### Excerpt provided
Begin
Neither gave a firm date, however, for talks to restart during interviews on Sunday political talk shows, a day after President Donald Trump took executive actions on relief to work around the Congressional impasse. As of late Sunday morning, there was no scheduled resumption of in-person talks between Pelosi, Schumer and White House negotiators, according to Pelosi’s office.

“We have to come to an agreement. We have to meet half-way,” Pelosi said on “Fox News Sunday.” Separately, on CNN’s “State of the Union,” she said that “of course there’s room for compromise.”

Democrats and Republicans are trillions of dollars apart on overall spending and on key issues, including on aid to state and local governments and the amount of supplementary unemployment benefits.

On Fox, Mnuchin chided Democrats for their intransigence over weeks of talks, particularly on state and local government funding, which some Republicans have termed a bailout for Democratic states. He urged Pelosi to help pass a bill on “things we agree on” before returning to some of the most contentious issues.

Some Agreement

“On almost every other single issue we’ve reached an agreement,” Mnuchin said. “Any time they have a new proposal, I’m willing to listen.”

The impasse on the cost of a bill sets up the potential for more weeks of negotiations that yield little progress on reaching a deal on the next phase of stimulus relief. Lawmakers also face a Sept. 30 deadline to renew government funding, setting up a hard deadline to agree on a wide array of spending or risk a partial government shutdown weeks before the election.

“We are at a stalemate because the Republicans have never understood the gravity of the situation from the start,” Pelosi said on ABC.

Pelosi dismissed the idea that a resolution could wait until late September, saying that stimulus measures and government funding are “two separate issues.”
End
### Given request 1
In the stimulus talks excerpt, what deadline do lawmakers face to renew government funding?
### Given request 2
Please edit the stimulus talks excerpt, giving everything from "Democrats and Republicans" down to "most contentious issues." again with "intransigence" changed to "stubbornness".

### Provided data
Begin
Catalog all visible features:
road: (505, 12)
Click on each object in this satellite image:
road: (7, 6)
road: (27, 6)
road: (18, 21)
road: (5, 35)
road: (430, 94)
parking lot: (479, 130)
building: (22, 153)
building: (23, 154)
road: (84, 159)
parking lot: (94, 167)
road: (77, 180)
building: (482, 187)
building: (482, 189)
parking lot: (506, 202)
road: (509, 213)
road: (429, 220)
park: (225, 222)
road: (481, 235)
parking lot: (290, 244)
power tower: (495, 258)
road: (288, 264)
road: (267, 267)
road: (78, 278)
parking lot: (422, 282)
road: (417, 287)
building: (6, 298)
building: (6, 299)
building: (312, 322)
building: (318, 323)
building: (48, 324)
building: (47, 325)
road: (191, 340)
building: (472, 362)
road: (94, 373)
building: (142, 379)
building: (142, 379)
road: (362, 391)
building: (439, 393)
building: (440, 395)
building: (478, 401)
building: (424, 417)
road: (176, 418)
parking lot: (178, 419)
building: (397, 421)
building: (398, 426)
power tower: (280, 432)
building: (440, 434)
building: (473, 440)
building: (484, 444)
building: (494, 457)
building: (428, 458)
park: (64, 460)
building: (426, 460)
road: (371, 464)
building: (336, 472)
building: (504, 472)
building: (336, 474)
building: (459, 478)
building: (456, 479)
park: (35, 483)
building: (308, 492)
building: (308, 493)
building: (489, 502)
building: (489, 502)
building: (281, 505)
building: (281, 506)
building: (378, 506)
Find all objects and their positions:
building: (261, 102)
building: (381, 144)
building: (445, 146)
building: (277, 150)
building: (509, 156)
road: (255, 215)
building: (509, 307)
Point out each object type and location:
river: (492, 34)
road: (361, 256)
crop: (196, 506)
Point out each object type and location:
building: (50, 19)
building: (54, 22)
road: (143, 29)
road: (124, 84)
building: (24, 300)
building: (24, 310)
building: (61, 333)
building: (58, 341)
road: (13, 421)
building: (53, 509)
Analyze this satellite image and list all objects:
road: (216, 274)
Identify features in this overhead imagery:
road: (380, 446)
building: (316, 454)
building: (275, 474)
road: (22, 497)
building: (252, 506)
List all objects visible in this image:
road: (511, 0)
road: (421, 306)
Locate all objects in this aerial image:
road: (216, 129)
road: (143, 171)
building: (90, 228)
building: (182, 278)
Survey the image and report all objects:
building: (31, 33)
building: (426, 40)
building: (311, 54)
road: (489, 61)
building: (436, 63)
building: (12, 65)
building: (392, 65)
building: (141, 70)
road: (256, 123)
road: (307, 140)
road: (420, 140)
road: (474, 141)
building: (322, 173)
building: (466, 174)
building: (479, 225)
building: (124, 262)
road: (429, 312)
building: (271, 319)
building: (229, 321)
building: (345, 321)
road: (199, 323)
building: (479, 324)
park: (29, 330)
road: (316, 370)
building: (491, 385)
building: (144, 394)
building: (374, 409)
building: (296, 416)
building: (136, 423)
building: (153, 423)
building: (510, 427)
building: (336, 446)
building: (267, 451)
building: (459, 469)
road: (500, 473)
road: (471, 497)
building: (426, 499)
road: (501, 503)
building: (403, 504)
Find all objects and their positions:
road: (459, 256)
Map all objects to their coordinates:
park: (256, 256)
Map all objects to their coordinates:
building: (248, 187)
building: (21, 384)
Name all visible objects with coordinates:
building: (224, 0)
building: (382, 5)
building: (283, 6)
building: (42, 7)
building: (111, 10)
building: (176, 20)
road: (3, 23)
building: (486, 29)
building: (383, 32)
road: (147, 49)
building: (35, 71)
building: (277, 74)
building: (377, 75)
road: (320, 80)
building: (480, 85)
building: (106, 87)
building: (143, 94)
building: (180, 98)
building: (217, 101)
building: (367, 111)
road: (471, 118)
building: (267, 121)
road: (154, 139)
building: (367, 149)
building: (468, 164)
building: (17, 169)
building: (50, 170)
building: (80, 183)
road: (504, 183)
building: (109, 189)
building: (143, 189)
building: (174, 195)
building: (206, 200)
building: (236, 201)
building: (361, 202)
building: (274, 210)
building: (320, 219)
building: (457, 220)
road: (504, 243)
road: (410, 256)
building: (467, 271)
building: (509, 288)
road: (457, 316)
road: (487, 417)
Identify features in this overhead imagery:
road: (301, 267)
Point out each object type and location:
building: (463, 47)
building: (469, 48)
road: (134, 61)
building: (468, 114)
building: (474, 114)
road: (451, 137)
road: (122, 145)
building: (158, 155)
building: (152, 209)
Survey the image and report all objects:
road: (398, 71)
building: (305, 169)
End
### Solution 1
Sept. 30

### Solution 2
Democrats and Republicans are trillions of dollars apart on overall spending and on key issues, including on aid to state and local governments and the amount of supplementary unemployment benefits.

On Fox, Mnuchin chided Democrats for their stubbornness over weeks of talks, particularly on state and local government funding, which some Republicans have termed a bailout for Democratic states. He urged Pelosi to help pass a bill on “things we agree on” before returning to some of the most contentious issues.